Financial professionals must also recognize that life settlements regulation varies by state. It is important to find out what regulations regarding life settlements – if any – apply to their state. The key regulations tend to concern licensing rules and whether brokers and providers must provide certain legal disclosures.

The next consideration is whether to work with a life settlement broker or a life settlement provider. It is possible to engage in a life settlement through either option. However, most settlements are conducted through a broker, who can then solicit multiple competitive bids on behalf of the insured. The advantage of working directly with a provider – which is only responsible for its own bid – is that intermediaries are eliminated from the process. The ultimate goal is to obtain the best possible settlement on the best possible terms.

Steps to settle a policy

Application - After choosing proper representation to settle a policy, the client must fill out an application and provide proper documentation.

Documentation - The settlement broker or provider will then review the documentation, such as insurance and medical records. Settlement companies can work with the advisor or directly with the policyowner.

Review - The settlement company submits the insured’s medical records to be reviewed by an independent life expectancy company. Life expectancy companies calculate the probable life expectancy of an insured by using actuarial and physician experts who apply probability theory, actuarial methodology, and medical analysis using the records of the insured.

Policy Match - At this stage, the settlement firm calculates the probable market value and determines suitability for sale. If the policy has no market value, the process ends.

Offer - Having determined that the policy has enough market value for a settlement, the provider relays the offer to the client’s advisor.
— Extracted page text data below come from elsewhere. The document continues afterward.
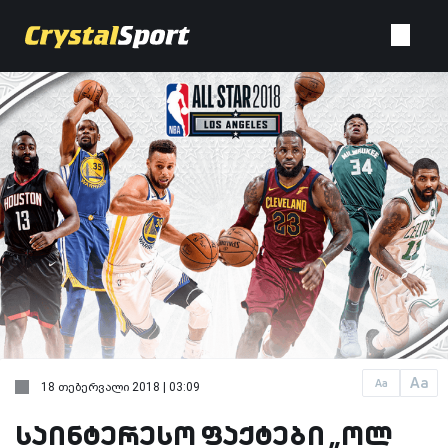
Aa
Aa
18 თებერვალი 2018 | 03:09
საინტერესო ფაქტები „ოლ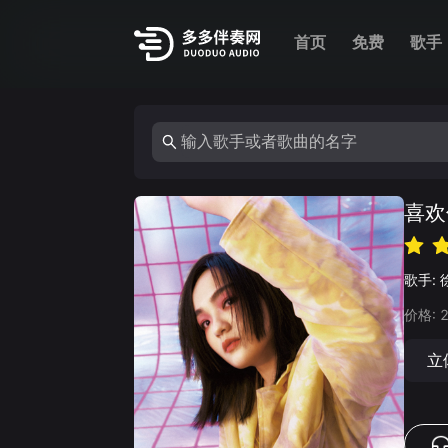
首页
免费
歌手
喜欢
歌手:
价格:
立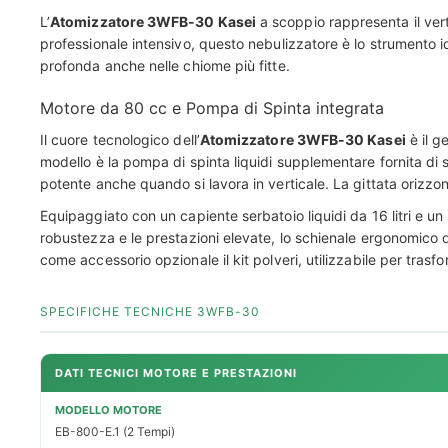
L’
Atomizzatore 3WFB-30 Kasei
a scoppio rappresenta il vert
professionale intensivo, questo nebulizzatore è lo strumento 
profonda anche nelle chiome più fitte.
Motore da 80 cc e Pompa di Spinta integrata
Il cuore tecnologico dell’
Atomizzatore 3WFB-30 Kasei
è il g
modello è la pompa di spinta liquidi supplementare fornita di
potente anche quando si lavora in verticale. La gittata orizzont
Equipaggiato con un capiente serbatoio liquidi da 16 litri e un s
robustezza e le prestazioni elevate, lo schienale ergonomico dis
come accessorio opzionale il kit polveri, utilizzabile per tras
SPECIFICHE TECNICHE 3WFB-30
DATI TECNICI MOTORE E PRESTAZIONI
MODELLO MOTORE
EB-800-E.1 (2 Tempi)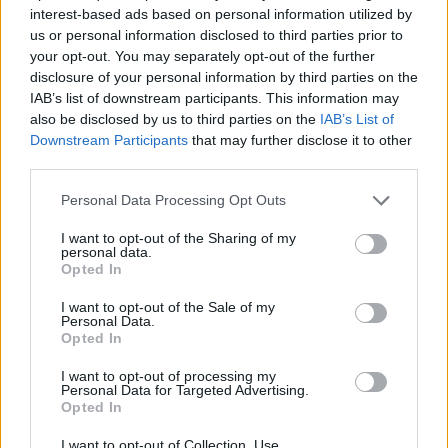
interest-based ads based on personal information utilized by
Letras
Top Artistas
Playlists
us or personal information disclosed to third parties prior to
your opt-out. You may separately opt-out of the further
A
B
C
D
E
F
G
H
I
J
K
L
disclosure of your personal information by third parties on the
IAB’s list of downstream participants. This information may
M
N
O
P
Q
R
S
T
U
V
W
X
also be disclosed by us to third parties on the
IAB’s List of
Y
Z
#
Downstream Participants
that may further disclose it to other
third parties.
Personal Data Processing Opt Outs
I want to opt-out of the Sharing of my
personal data.
Opted In
I want to opt-out of the Sale of my
Personal Data.
Opted In
I want to opt-out of processing my
Personal Data for Targeted Advertising.
Opted In
I want to opt-out of Collection, Use,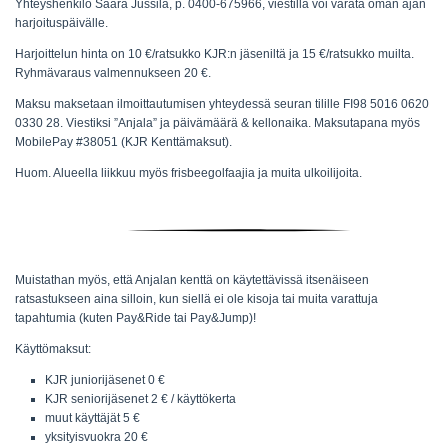
Yhteyshenkilö Saara Jussila, p. 0400-675966, viestillä voi varata oman ajan
harjoituspäivälle.
Harjoittelun hinta on 10 €/ratsukko KJR:n jäseniltä ja 15 €/ratsukko muilta.
Ryhmävaraus valmennukseen 20 €.
Maksu maksetaan ilmoittautumisen yhteydessä seuran tilille FI98 5016 0620
0330 28. Viestiksi ”Anjala” ja päivämäärä & kellonaika. Maksutapana myös
MobilePay #38051 (KJR Kenttämaksut).
Huom. Alueella liikkuu myös frisbeegolfaajia ja muita ulkoilijoita.
Muistathan myös, että Anjalan kenttä on käytettävissä itsenäiseen
ratsastukseen aina silloin, kun siellä ei ole kisoja tai muita varattuja
tapahtumia (kuten Pay&Ride tai Pay&Jump)!
Käyttömaksut:
KJR juniorijäsenet 0 €
KJR seniorijäsenet 2 € / käyttökerta
muut käyttäjät 5 €
yksityisvuokra 20 €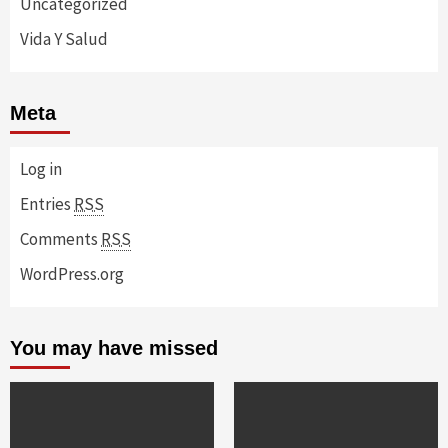
Uncategorized
Vida Y Salud
Meta
Log in
Entries
RSS
Comments
RSS
WordPress.org
You may have missed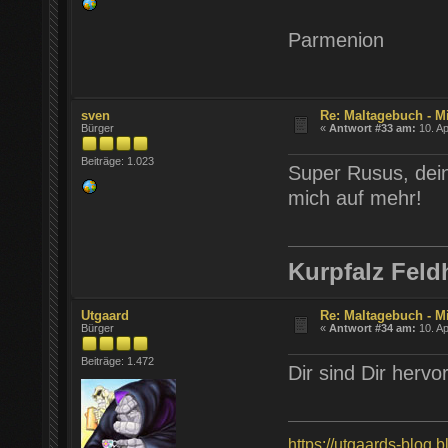
Parmenion
sven
Re: Maltagebuch - M
Bürger
«
Antwort #33 am:
10. Ap
Beiträge: 1.023
Super Rusus, dein
mich auf mehr!
Kurpfalz Feld
Utgaard
Re: Maltagebuch - M
Bürger
«
Antwort #34 am:
10. Ap
Beiträge: 1.472
Dir sind Dir herv
https://utgaards-blog.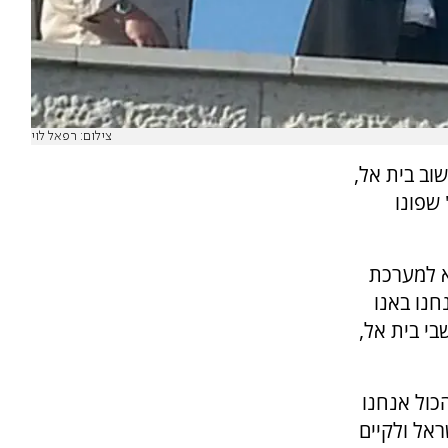
צילום: רפאל לוי
וב בית אל,
שפונו
רב אליהו עם ערוץ 7, וקרא למערכת
נו באנו
י בית אל,
כול אנחנו
אל ולקיים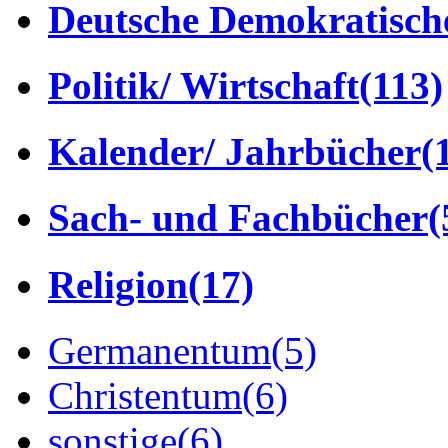
Deutsche Demokratisch
Politik/ Wirtschaft
(113)
Kalender/ Jahrbücher
(
Sach- und Fachbücher
(
Religion
(17)
Germanentum
(5)
Christentum
(6)
sonstige
(6)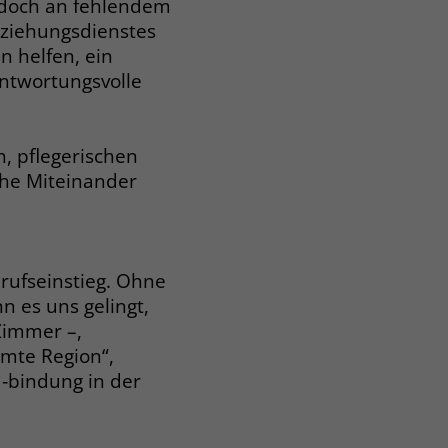
jedoch an fehlendem
rziehungsdienstes
n helfen, ein
antwortungsvolle
n, pflegerischen
iche Miteinander
rufseinstieg. Ohne
 es uns gelingt,
Zimmer –,
amte Region“,
 ‐bindung in der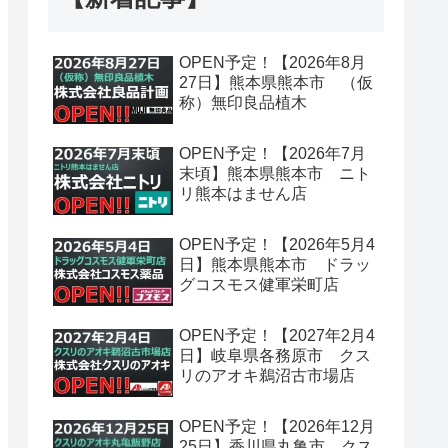
OPEN予定！【2026年8月
27日】熊本県熊本市 （仮
称）無印良品植木
OPEN予定！【2026年7月
末頃】熊本県熊本市 ニト
リ熊本はません店
OPEN予定！【2026年5月4
日】熊本県熊本市 ドラッ
グコスモス健軍栄町店
OPEN予定！【2027年2月4
日】岐阜県各務原市 クス
リのアオキ鵜沼古市場店
OPEN予定！【2026年12月
25日】香川県丸亀市 クス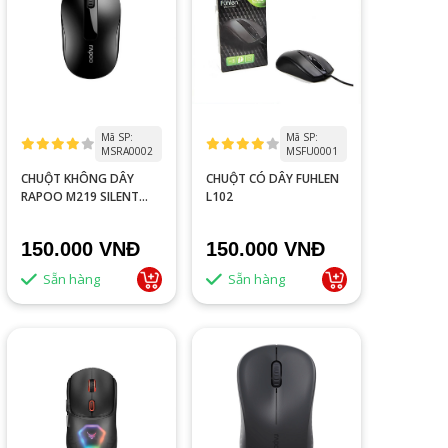
Mã SP:
Mã SP:
MSRA0002
MSFU0001
CHUỘT KHÔNG DÂY
CHUỘT CÓ DÂY FUHLEN
RAPOO M219 SILENT
L102
BLACK
150.000 VNĐ
150.000 VNĐ
Sẵn hàng
Sẵn hàng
If the offer is declined, the policyholder can seek other offers with other settlement providers. If working with a life settlement broker, the broker must seek offers from different providers and present all offers to the seller of the policy.

Closing Package - If the seller accepts an offer, the provider that made the offer sends a closing package to the advisor or client for review and signatures. The funds for the settlement transaction are then placed in an escrow account.

Notification - When the signed documents are returned, the insurance carrier is notified of policy ownership transfer.

Funds Transfer - Upon written verification of the change of ownership, the escrow account releases the settlement payment to the seller of the policy and, if applicable, the commission payment to the appropriate parties.

Other Considerations

Note that some or all of the proceeds of a life settlement may be taxable. Generally, the proceeds of a life settlement are treated on three different levels. The amount recouped up to the cumulative premiums paid is tax free. Additional money up to the cash surrender value option is treated as ordinary income. Any excess cash above the cash surrender value is considered capital gains. Assistance should be sought from a professional tax advisor. The proceeds of a life settlement could also be subject to the claims of creditors. If the seller is within two years of death, other laws may apply.